Because nobody’s telling a Texan how much of anything they can or can’t have. Especially when it comes to barbecue.

Sausage and sides also stem from the meat markets

Though it stands a distant second to brisket on the list of iconic Texas barbecue dishes, sausage — especially beef sausage — is also a staple of the style. Like most sausage making, this stems mostly from butchers’ need to monetize scrap meat left over once larger cuts had been made.

“The German meat markets in Lockhart, those (sausages) were primarily beef, using trimmings off the brisket that are considerably bigger than trimmings off the pork rib,” Vaughn says. “So they end up being about 85 percent beef.”

Czech meat markets, however, would often fill sausages with more pork, sometimes up to 50 percent. Czech sausages also include garlic and herbs, though Vaughn says if you ask what defines a Czech sausage, the most common answer you’ll get is, “A Czech person made it.”

Recently, however, Texas barbecue restaurants have taken sausage and made it the signature, differentiating item on the menu. Where things like brisket and pork ribs can be fairly standard, sausages are where restaurants add their own ingredients to create stuff diners can’t find elsewhere.

“Sausage making in Texas is getting kinda ridiculous, in a good way,” Vaughn says. “A lot of barbecue joints here understand having a unique sausage on the menu is a good way to show off their personality, and set them apart from other barbecue joints.”

Sides in Texas are pretty simple: beans, salad, and slaw. But beans here are savory and meaty, again because Texans like everything with a little bit of beef in it, so you won’t find sweet beans like you might in Memphis or Kansas City.

The other side-dish stalwarts you’ll find statewide are dill pickle chips, raw onion, and white bread. It’s a seemingly random combination of things to throw on a barbecue plate, and while many just chalk it up to tradition this too stems from Texas barbecue’s roots in meat markets.

“These were things you could pick up on a store shelf at the butcher shop,” Vaughn explains. “It’s not that the butcher was gonna be back there slaving over a pot of beans, or slaw or salad. You were much more likely to pick up a raw onion, pickles, hot sauce, and a loaf of bread.”

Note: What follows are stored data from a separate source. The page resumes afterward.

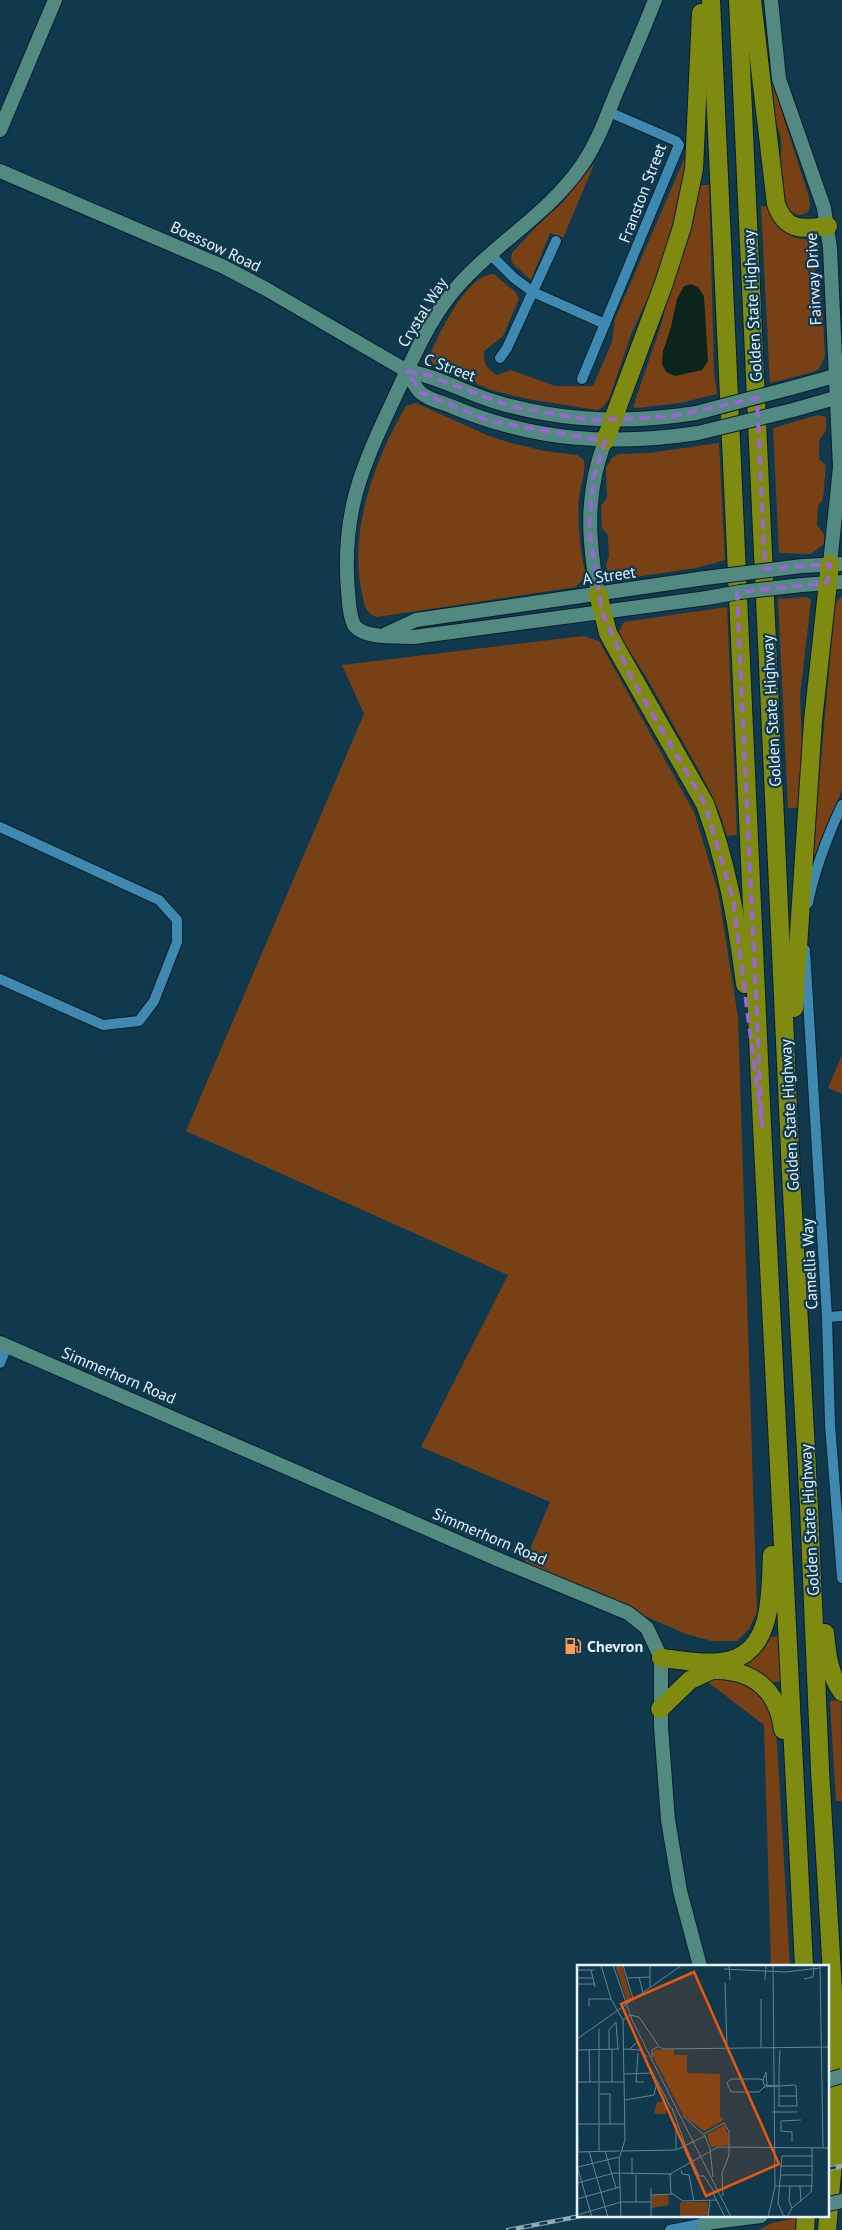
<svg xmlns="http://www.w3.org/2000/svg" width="842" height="2230" font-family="'PT Sans',sans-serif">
  <rect width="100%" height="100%" fill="#11394d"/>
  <g fill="#774115">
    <path d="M768,53L780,106L809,197L810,205L808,212C781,227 782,175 780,159C783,149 782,132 775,124Z"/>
    <path d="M689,148L682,198L659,274L632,332L609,399L603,407L597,410L527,399L491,390L433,364L431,360V353C439,333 468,273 494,274L515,292L519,299L503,336L484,351C483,364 487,369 497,375L511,370L555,386H593L612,342L615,319Z"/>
    <path d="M595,162L563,238L550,233L531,280L513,264L511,258L512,253L537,226L563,202Z"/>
    <path d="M698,185H709L714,371L717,394L680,403L637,408L633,407L662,322L670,287Z"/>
    <path d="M761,206L770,207C775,217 780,230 791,236C801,241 812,237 820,247L814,257L816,277L821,285L825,356L819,369L813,372L770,383Z"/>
    <path d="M416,403L489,436L511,443L545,451L577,455L584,460C586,473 580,485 579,498C577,524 580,550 586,575L576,587L377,617C365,613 364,604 362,593C348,532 375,458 406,406Z"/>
    <path d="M818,415L826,417V430L819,441V459L826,465L823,499L818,506L817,525L824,534V544L811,554L779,553L773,428Z"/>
    <path d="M719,443L725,560L696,568L615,580L608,577L606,564L609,557L608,535L602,528L601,506L607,498L606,468L612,458L618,454L649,453Z"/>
    <path d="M842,596V790L821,844L810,883L835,603Z"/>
    <path d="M807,597L811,600L800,696L802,745L799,808H788L778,599Z"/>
    <path d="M727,607L737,835L727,836C718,802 700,772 683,742C663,706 644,671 620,637L619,631L624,622Z"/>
    <path d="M583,636L599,641L694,812L718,891L738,1017L757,1612L749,1629L737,1641H712L686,1634L524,1563L550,1502L421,1447L508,1275L186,1131L364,714L342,665Z"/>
    <path d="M842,1055V1094L828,1088Z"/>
    <path d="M778,1636L781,1681L768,1683L735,1666L764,1638Z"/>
    <path d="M720,1675L734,1678L764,1697L776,1727L790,1966H771L764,1725L705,1680Z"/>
    <path d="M841,1700L842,1801H836L830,1701Z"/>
    <path d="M796,2218L795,2230H759L772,2223Z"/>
  </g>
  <path fill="#0d241e" d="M691,284L698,287L704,296L708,361L702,370L675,376L666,372L662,364L663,351L671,327L677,299L684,286Z"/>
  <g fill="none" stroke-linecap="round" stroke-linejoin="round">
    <g stroke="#071f2b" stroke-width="12">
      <g id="street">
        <path d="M491,255L514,278L533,292L605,324"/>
        <path d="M500,358L507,348L556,241"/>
        <path d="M582,379L679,145L676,141L609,112"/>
        <path d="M0,827L159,900L177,920V942L154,1001L139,1021L103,1025L0,979"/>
        <path d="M808,903C815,868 827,837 842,805"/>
        <path d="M805,950L827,1317L830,1425L842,1578"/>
        <path d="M827,1317L842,1316"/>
        <path d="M0,1363L7,1346"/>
        <path d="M670,2230L705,2223"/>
      </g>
    </g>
    <g stroke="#071f2b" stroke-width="16">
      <g id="secondary">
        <path d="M655,0C642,33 628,65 614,98C605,121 596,145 582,165C546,218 486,248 448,298C427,325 413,358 399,388C365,461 341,507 348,591C349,601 349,616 354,625C363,639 399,636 414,637L707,598"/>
        <path d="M771,0L779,79L824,208L830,248L840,467L830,564"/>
        <path d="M0,130L55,0"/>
        <path d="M0,171L222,266L266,289L407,371C437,376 464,392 493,401C560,422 627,424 696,413"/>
        <path d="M407,371C411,378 414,385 419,391C426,399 444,403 453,407C534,441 613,446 698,433"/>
        <path d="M791,388L842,374"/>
        <path d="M793,410L842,396"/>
        <path d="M802,566L842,564"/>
        <path d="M802,585L842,582"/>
        <path d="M598,594C588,539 585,494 605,441"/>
        <path d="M386,634L416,620L705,578"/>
        <path d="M0,1343L497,1559L628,1613L647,1628L661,1658V1727L668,1820L680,1891L700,1966"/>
        <path d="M704,2230L705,2223L761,2216"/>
      </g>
    </g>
    <g stroke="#071f2b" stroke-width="20">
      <g id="highway">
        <path d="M711,0L762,1126L804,1966"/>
        <path d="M738,0L791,1174L809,1508L820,1770L836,2042V2128L827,2230"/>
        <path d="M752,0L776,204C786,232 802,229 828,226"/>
        <path d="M605,441L664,283L682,227L694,169L701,13"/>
        <path d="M598,594L608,633L615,646L705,804C727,863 737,922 745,984"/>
        <path d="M794,1008L813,721L830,564"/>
        <path d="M825,1633C827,1654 829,1674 842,1692"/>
        <path d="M661,1658C683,1660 709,1666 731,1660C774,1648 770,1590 772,1555"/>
        <path d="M712,1670C752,1669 778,1689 783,1730"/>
        <path d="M660,1709L690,1680L712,1670"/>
        <path d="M805,2230L806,2216"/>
      </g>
    </g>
    <use href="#street" stroke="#3f89b1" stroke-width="10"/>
    <use href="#secondary" stroke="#528981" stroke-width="14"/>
    <use href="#highway" stroke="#7f8a11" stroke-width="18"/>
    <g stroke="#92aab7" stroke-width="4.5">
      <g id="rail">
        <path d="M828,2169L842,2166"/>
        <path d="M508,2230L581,2216"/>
      </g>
    </g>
    <use href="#rail" stroke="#11394d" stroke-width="2.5" stroke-dasharray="8" stroke-linecap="butt"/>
    <g stroke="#071f2b" stroke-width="16" stroke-linecap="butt">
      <g id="secondary-bridge">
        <path d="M696,413L791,388"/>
        <path d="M698,433L793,410"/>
        <path d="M705,578L802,566"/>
        <path d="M707,598L740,592L802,585"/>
        <path d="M828,2080L842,2076"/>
        <path d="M828,2204L842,2201"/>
      </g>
    </g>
    <use href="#secondary-bridge" stroke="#528981" stroke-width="14"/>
  </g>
  <path fill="none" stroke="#9a67d1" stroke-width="4" stroke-dasharray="10 6" stroke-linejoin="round" d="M407,371L428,375L509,406L590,420L668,417L757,398L765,569L830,564L827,583L737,592L762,1126L733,899L705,804L631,677L602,612L589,530L593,478L605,441L489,421L420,392Z"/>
  <defs>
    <g id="fuel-bare" transform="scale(1.35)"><path d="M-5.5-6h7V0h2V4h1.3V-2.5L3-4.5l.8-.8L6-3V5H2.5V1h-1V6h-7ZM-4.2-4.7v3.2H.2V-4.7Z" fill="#fd9c55" stroke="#11394d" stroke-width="2.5" paint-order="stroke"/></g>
  </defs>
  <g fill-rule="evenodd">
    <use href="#fuel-bare" x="573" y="1646"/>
  </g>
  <g text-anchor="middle" stroke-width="4.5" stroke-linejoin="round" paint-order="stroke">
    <g font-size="16" fill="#e3f1fa" stroke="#11394d">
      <text transform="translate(642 193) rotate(-69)" y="6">Franston Street</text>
      <text transform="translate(216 246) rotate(25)" y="6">Boessow Road</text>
      <text transform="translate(813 279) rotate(-93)" y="6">Fairway Drive</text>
      <text transform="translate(752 306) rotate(-93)" y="6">Golden State Highway</text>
      <text transform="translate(422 312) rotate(-58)" y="6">Crystal Way</text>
      <text transform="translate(450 367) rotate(20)" y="6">C Street</text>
      <text transform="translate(609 575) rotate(-8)" y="6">A Street</text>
      <text transform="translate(771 711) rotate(-93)" y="6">Golden State Highway</text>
      <text transform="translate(789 1115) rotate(-93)" y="6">Golden State Highway</text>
      <text transform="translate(809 1264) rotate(-93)" y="6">Camellia Way</text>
      <text transform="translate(119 1375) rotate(23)" y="6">Simmerhorn Road</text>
      <text transform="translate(809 1520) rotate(-93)" y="6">Golden State Highway</text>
      <text transform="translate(490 1536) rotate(23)" y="6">Simmerhorn Road</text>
    </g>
    <g font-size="16" font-weight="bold" fill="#e3f1fa" stroke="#11394d" text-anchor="start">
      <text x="587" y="1652">Chevron</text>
    </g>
  </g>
  <g transform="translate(577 1965)">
    <rect width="252" height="252" fill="#11394d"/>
    <path d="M38,0H45L54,33L50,37ZM97,84V90H110V108L143,109V151L147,155L127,166L106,150L75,89L78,85ZM80,137H89V149H77ZM147,160L151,169V180L134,182L130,170ZM75,230H91L92,240L75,243ZM103,237H131V250L103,252Z" fill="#774115"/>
    <path fill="none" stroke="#658392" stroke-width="1" d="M24,0L34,34L46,55M36,0L55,55L154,252M46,0L56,34M73,0V22M152,0L153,15M243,0L246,183M147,4L208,7L243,3M0,5H17M14,5L18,22M62,12L66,28M0,13H16M50,13L73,12M227,14L236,12L237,1M188,15L189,0M148,18L150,83M0,19H17M184,34V83M12,42V34H34M22,64V186M0,74L105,0M81,81L86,84L253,82M12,84L13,117M32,84V65L39,57L41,84M35,84V117M47,84L63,85L70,92M53,84L60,77L55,63M0,85L42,84M61,88L59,117H67M75,92V85L82,81M68,93L94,143M0,101L1,186M47,109L76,108M186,115L189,107L190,120M0,117H47M201,121L187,120L186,115L182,114H154L150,118L154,127H182L187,122L200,121H202L217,120L219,121L220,141H201L202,140V105L203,85M23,129H33V159M202,131H219M48,135L77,130L80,117M95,143L109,182M195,147H220M106,151L128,171M1,159H48M127,169L147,158L152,166V190L145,208L146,231M215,177V167L204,166V156L224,155M109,182L122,211M235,183V221L234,227L215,243L210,252L206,250L201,238L205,191H235M99,184V160M133,184L136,212M12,186L31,252M28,186L39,223M44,186L99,185L128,171L133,184M0,187L43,186M55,193V210M0,201L15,252M203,201H235M1,202L42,192M104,205L105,209L112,210L117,236M93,209L141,182L253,183M93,209L94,229M59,210V237M204,210H235M122,211H127L138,228M0,218L37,208L95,209M198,221H235M213,221L212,236L215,243M223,221L224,237M74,223V252M136,228L148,252M74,230L96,229L106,236L139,235M0,234L43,222M0,250L44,237H74M44,252L42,194L48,175L46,55L53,50L62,52L81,80M131,252L133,236M191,252L198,222L196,0"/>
    <path fill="#e8590c" fill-opacity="0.15" stroke="#e8590c" stroke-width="2.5" d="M117,7L202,199L129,231L44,39Z"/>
    <rect width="252" height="252" fill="none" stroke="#e3f1fa" stroke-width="2.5"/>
  </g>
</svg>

Texans also expect all those sides for free, as they’ve been free for as long as anyone can remember. But though a la carte white bread has not yet caught on, Texas barbecue still evolves with the times. Vaughn tells of going to venerable Kreuz and seeing a daily special of pork belly burnt ends, which would have been as inconceivable there a century ago as forks. And you’ll find takes on it in restaurants nationwide, though nobody does it quite as well as Texas.

The distinct barbecue style is as much a part of the state as homecoming mums and Texas-shaped everything. And even if you’re not a die-hard beef lover, it’s something you must try when visiting. Texans pride themselves on doing everything just a little bit differently, and you won’t truly have experienced the place until you’ve sat down with a big, heaping plate of brisket.